Repeat the lines of the material below, swapping every "locality" for "site" and leaving everything else untouched.

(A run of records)
* * * * *

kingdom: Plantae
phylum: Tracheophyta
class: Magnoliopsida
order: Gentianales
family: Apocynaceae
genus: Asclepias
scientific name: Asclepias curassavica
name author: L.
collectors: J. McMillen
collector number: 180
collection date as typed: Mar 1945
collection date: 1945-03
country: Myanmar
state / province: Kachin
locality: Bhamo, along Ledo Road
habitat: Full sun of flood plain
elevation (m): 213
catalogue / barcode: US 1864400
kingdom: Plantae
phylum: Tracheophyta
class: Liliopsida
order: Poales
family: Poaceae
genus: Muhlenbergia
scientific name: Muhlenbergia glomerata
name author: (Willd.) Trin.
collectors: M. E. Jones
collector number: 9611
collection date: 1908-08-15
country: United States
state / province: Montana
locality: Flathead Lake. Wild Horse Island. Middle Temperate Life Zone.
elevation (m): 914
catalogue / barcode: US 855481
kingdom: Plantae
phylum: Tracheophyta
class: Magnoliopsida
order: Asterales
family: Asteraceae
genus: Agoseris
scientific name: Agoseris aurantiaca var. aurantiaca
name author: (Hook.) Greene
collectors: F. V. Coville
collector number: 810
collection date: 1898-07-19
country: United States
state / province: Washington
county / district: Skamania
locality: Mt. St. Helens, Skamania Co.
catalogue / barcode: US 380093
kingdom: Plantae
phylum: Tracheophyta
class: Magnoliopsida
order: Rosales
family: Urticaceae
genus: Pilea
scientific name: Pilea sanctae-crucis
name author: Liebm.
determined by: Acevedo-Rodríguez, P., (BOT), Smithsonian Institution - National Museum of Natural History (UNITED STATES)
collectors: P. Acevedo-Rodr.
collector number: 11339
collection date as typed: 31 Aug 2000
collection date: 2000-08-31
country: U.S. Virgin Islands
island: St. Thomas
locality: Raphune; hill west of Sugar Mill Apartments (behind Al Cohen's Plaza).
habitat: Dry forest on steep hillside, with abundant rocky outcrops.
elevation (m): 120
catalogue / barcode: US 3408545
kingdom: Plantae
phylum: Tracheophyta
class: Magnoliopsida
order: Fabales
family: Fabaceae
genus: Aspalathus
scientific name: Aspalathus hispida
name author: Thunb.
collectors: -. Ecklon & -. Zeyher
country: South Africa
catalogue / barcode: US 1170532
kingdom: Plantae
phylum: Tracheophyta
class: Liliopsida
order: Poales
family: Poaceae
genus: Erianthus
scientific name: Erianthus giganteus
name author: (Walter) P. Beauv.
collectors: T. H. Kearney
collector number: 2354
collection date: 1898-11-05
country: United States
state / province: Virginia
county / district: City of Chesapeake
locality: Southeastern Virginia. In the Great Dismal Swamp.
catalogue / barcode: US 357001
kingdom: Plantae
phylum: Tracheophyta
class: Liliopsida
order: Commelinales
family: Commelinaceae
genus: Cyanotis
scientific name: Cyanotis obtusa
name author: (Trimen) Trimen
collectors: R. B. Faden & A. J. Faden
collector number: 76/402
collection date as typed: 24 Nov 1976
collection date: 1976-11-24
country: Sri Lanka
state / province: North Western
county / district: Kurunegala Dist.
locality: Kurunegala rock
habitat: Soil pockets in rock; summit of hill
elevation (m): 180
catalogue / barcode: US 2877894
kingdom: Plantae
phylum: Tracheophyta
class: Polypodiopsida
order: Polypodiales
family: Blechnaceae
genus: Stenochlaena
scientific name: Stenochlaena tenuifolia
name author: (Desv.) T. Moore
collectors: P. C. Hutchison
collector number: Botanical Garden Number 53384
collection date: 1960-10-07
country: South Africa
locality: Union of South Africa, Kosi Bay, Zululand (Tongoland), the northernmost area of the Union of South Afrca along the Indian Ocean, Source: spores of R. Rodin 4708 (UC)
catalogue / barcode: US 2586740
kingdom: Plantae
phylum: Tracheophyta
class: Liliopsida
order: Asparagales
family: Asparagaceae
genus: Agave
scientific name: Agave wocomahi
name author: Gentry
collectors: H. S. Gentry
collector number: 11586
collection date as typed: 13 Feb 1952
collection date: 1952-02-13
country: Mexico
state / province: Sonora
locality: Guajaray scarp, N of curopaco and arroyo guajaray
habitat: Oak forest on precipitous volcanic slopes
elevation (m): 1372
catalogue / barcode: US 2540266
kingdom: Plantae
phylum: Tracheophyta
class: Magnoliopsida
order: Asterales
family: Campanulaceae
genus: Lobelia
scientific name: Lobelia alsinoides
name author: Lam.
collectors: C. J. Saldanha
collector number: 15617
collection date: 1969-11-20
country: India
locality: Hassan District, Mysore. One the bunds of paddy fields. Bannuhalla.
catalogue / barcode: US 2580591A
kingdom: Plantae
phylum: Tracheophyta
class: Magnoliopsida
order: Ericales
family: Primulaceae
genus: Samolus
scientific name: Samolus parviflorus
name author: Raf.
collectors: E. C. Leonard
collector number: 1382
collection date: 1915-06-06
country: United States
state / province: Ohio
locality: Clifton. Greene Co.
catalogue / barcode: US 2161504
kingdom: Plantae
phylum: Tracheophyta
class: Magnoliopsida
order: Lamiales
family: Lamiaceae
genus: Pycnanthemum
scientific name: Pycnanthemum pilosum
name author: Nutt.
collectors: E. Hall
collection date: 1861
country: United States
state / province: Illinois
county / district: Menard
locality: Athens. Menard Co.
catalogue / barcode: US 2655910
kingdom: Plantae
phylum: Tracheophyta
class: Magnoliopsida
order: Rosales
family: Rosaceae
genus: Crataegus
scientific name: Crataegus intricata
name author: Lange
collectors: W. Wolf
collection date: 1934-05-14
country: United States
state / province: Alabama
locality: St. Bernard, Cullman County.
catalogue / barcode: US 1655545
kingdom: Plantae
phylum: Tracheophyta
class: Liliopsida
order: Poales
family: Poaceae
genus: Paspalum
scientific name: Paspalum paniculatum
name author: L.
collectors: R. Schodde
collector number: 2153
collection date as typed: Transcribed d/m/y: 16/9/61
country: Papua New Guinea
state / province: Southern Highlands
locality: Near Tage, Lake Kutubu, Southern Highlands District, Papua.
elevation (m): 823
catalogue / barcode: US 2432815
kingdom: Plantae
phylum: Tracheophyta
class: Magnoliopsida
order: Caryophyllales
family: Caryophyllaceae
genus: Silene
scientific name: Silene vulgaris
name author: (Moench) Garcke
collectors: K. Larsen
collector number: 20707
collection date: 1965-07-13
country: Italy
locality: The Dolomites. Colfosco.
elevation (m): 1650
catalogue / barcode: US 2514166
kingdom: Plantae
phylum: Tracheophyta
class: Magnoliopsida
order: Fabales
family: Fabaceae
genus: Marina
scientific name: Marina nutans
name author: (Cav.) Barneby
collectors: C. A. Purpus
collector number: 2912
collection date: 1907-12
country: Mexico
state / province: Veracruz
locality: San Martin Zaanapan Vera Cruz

* * * * *

RESPONSE BELOW
kingdom: Plantae
phylum: Tracheophyta
class: Magnoliopsida
order: Gentianales
family: Apocynaceae
genus: Asclepias
scientific name: Asclepias curassavica
name author: L.
collectors: J. McMillen
collector number: 180
collection date as typed: Mar 1945
collection date: 1945-03
country: Myanmar
state / province: Kachin
site: Bhamo, along Ledo Road
habitat: Full sun of flood plain
elevation (m): 213
catalogue / barcode: US 1864400
kingdom: Plantae
phylum: Tracheophyta
class: Liliopsida
order: Poales
family: Poaceae
genus: Muhlenbergia
scientific name: Muhlenbergia glomerata
name author: (Willd.) Trin.
collectors: M. E. Jones
collector number: 9611
collection date: 1908-08-15
country: United States
state / province: Montana
site: Flathead Lake. Wild Horse Island. Middle Temperate Life Zone.
elevation (m): 914
catalogue / barcode: US 855481
kingdom: Plantae
phylum: Tracheophyta
class: Magnoliopsida
order: Asterales
family: Asteraceae
genus: Agoseris
scientific name: Agoseris aurantiaca var. aurantiaca
name author: (Hook.) Greene
collectors: F. V. Coville
collector number: 810
collection date: 1898-07-19
country: United States
state / province: Washington
county / district: Skamania
site: Mt. St. Helens, Skamania Co.
catalogue / barcode: US 380093
kingdom: Plantae
phylum: Tracheophyta
class: Magnoliopsida
order: Rosales
family: Urticaceae
genus: Pilea
scientific name: Pilea sanctae-crucis
name author: Liebm.
determined by: Acevedo-Rodríguez, P., (BOT), Smithsonian Institution - National Museum of Natural History (UNITED STATES)
collectors: P. Acevedo-Rodr.
collector number: 11339
collection date as typed: 31 Aug 2000
collection date: 2000-08-31
country: U.S. Virgin Islands
island: St. Thomas
site: Raphune; hill west of Sugar Mill Apartments (behind Al Cohen's Plaza).
habitat: Dry forest on steep hillside, with abundant rocky outcrops.
elevation (m): 120
catalogue / barcode: US 3408545
kingdom: Plantae
phylum: Tracheophyta
class: Magnoliopsida
order: Fabales
family: Fabaceae
genus: Aspalathus
scientific name: Aspalathus hispida
name author: Thunb.
collectors: -. Ecklon & -. Zeyher
country: South Africa
catalogue / barcode: US 1170532
kingdom: Plantae
phylum: Tracheophyta
class: Liliopsida
order: Poales
family: Poaceae
genus: Erianthus
scientific name: Erianthus giganteus
name author: (Walter) P. Beauv.
collectors: T. H. Kearney
collector number: 2354
collection date: 1898-11-05
country: United States
state / province: Virginia
county / district: City of Chesapeake
site: Southeastern Virginia. In the Great Dismal Swamp.
catalogue / barcode: US 357001
kingdom: Plantae
phylum: Tracheophyta
class: Liliopsida
order: Commelinales
family: Commelinaceae
genus: Cyanotis
scientific name: Cyanotis obtusa
name author: (Trimen) Trimen
collectors: R. B. Faden & A. J. Faden
collector number: 76/402
collection date as typed: 24 Nov 1976
collection date: 1976-11-24
country: Sri Lanka
state / province: North Western
county / district: Kurunegala Dist.
site: Kurunegala rock
habitat: Soil pockets in rock; summit of hill
elevation (m): 180
catalogue / barcode: US 2877894
kingdom: Plantae
phylum: Tracheophyta
class: Polypodiopsida
order: Polypodiales
family: Blechnaceae
genus: Stenochlaena
scientific name: Stenochlaena tenuifolia
name author: (Desv.) T. Moore
collectors: P. C. Hutchison
collector number: Botanical Garden Number 53384
collection date: 1960-10-07
country: South Africa
site: Union of South Africa, Kosi Bay, Zululand (Tongoland), the northernmost area of the Union of South Afrca along the Indian Ocean, Source: spores of R. Rodin 4708 (UC)
catalogue / barcode: US 2586740
kingdom: Plantae
phylum: Tracheophyta
class: Liliopsida
order: Asparagales
family: Asparagaceae
genus: Agave
scientific name: Agave wocomahi
name author: Gentry
collectors: H. S. Gentry
collector number: 11586
collection date as typed: 13 Feb 1952
collection date: 1952-02-13
country: Mexico
state / province: Sonora
site: Guajaray scarp, N of curopaco and arroyo guajaray
habitat: Oak forest on precipitous volcanic slopes
elevation (m): 1372
catalogue / barcode: US 2540266
kingdom: Plantae
phylum: Tracheophyta
class: Magnoliopsida
order: Asterales
family: Campanulaceae
genus: Lobelia
scientific name: Lobelia alsinoides
name author: Lam.
collectors: C. J. Saldanha
collector number: 15617
collection date: 1969-11-20
country: India
site: Hassan District, Mysore. One the bunds of paddy fields. Bannuhalla.
catalogue / barcode: US 2580591A
kingdom: Plantae
phylum: Tracheophyta
class: Magnoliopsida
order: Ericales
family: Primulaceae
genus: Samolus
scientific name: Samolus parviflorus
name author: Raf.
collectors: E. C. Leonard
collector number: 1382
collection date: 1915-06-06
country: United States
state / province: Ohio
site: Clifton. Greene Co.
catalogue / barcode: US 2161504
kingdom: Plantae
phylum: Tracheophyta
class: Magnoliopsida
order: Lamiales
family: Lamiaceae
genus: Pycnanthemum
scientific name: Pycnanthemum pilosum
name author: Nutt.
collectors: E. Hall
collection date: 1861
country: United States
state / province: Illinois
county / district: Menard
site: Athens. Menard Co.
catalogue / barcode: US 2655910
kingdom: Plantae
phylum: Tracheophyta
class: Magnoliopsida
order: Rosales
family: Rosaceae
genus: Crataegus
scientific name: Crataegus intricata
name author: Lange
collectors: W. Wolf
collection date: 1934-05-14
country: United States
state / province: Alabama
site: St. Bernard, Cullman County.
catalogue / barcode: US 1655545
kingdom: Plantae
phylum: Tracheophyta
class: Liliopsida
order: Poales
family: Poaceae
genus: Paspalum
scientific name: Paspalum paniculatum
name author: L.
collectors: R. Schodde
collector number: 2153
collection date as typed: Transcribed d/m/y: 16/9/61
country: Papua New Guinea
state / province: Southern Highlands
site: Near Tage, Lake Kutubu, Southern Highlands District, Papua.
elevation (m): 823
catalogue / barcode: US 2432815
kingdom: Plantae
phylum: Tracheophyta
class: Magnoliopsida
order: Caryophyllales
family: Caryophyllaceae
genus: Silene
scientific name: Silene vulgaris
name author: (Moench) Garcke
collectors: K. Larsen
collector number: 20707
collection date: 1965-07-13
country: Italy
site: The Dolomites. Colfosco.
elevation (m): 1650
catalogue / barcode: US 2514166
kingdom: Plantae
phylum: Tracheophyta
class: Magnoliopsida
order: Fabales
family: Fabaceae
genus: Marina
scientific name: Marina nutans
name author: (Cav.) Barneby
collectors: C. A. Purpus
collector number: 2912
collection date: 1907-12
country: Mexico
state / province: Veracruz
site: San Martin Zaanapan Vera Cruz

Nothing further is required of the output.